--- START ---
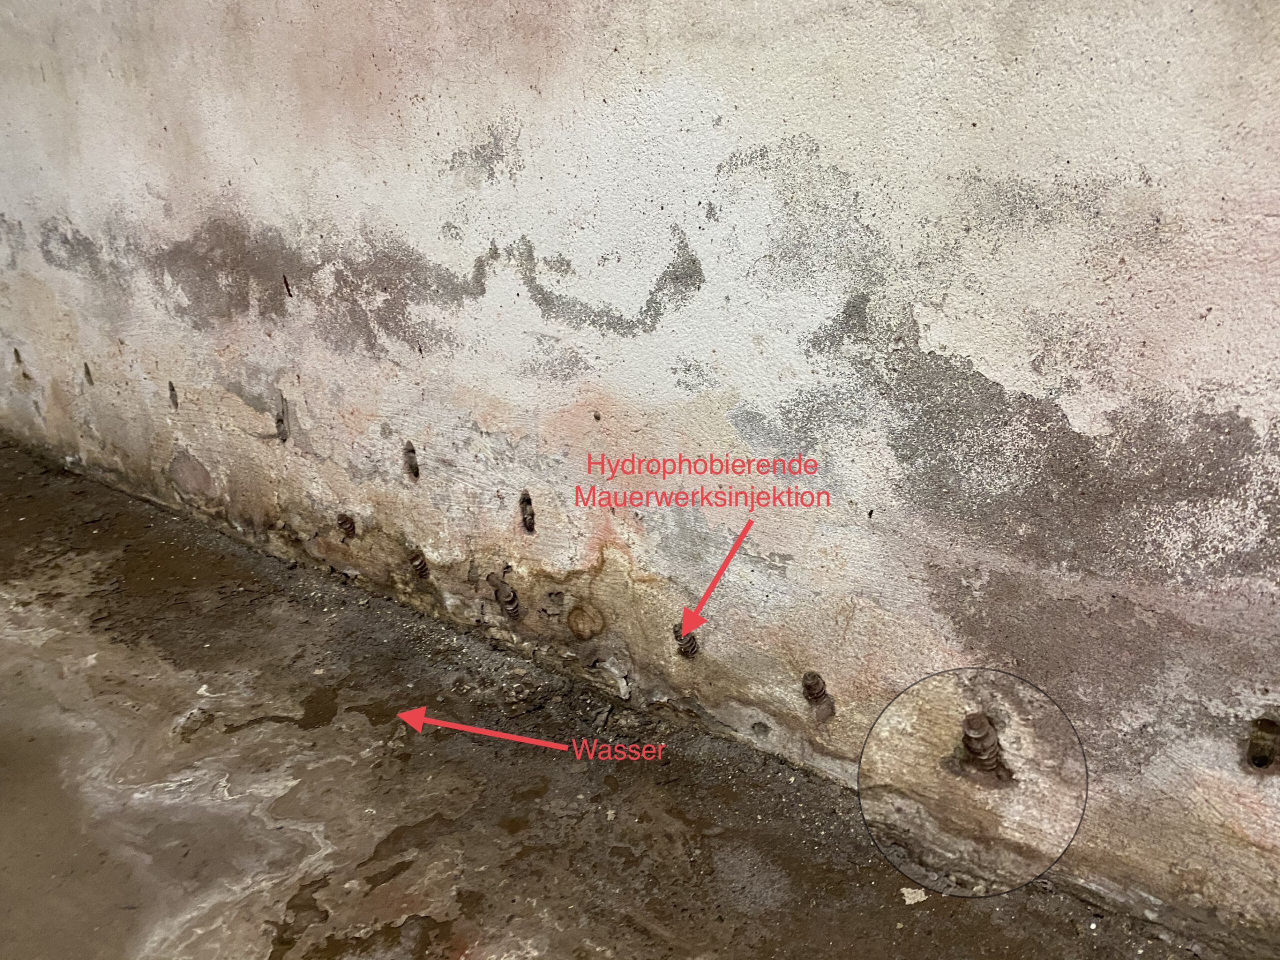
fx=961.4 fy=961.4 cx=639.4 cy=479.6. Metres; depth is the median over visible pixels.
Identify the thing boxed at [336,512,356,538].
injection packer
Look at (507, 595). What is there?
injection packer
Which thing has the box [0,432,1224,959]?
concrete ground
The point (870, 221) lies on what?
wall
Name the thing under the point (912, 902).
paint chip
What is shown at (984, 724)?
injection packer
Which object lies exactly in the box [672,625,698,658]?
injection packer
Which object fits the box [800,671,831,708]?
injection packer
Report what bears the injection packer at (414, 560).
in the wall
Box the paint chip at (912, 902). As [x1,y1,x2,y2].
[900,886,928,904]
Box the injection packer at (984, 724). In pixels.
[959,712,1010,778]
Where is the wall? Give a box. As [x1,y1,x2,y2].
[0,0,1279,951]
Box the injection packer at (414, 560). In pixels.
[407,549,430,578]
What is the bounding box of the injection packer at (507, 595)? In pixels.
--- END ---
**Prompt**
Here the job is to print the data above exactly, except for any pictures.

**The answer**
fx=961.4 fy=961.4 cx=639.4 cy=479.6. Metres; depth is the median over visible pixels.
Identify the thing boxed at [336,512,356,538].
injection packer
Look at (507, 595). What is there?
injection packer
Which thing has the box [0,432,1224,959]?
concrete ground
The point (870, 221) lies on what?
wall
Name the thing under the point (912, 902).
paint chip
What is shown at (984, 724)?
injection packer
Which object lies exactly in the box [672,625,698,658]?
injection packer
Which object fits the box [800,671,831,708]?
injection packer
Report what bears the injection packer at (414, 560).
in the wall
Box the paint chip at (912, 902). As [x1,y1,x2,y2].
[900,886,928,904]
Box the injection packer at (984, 724). In pixels.
[959,712,1010,778]
Where is the wall? Give a box. As [x1,y1,x2,y2].
[0,0,1279,951]
Box the injection packer at (414, 560). In pixels.
[407,549,430,578]
What is the bounding box of the injection packer at (507, 595)? In pixels.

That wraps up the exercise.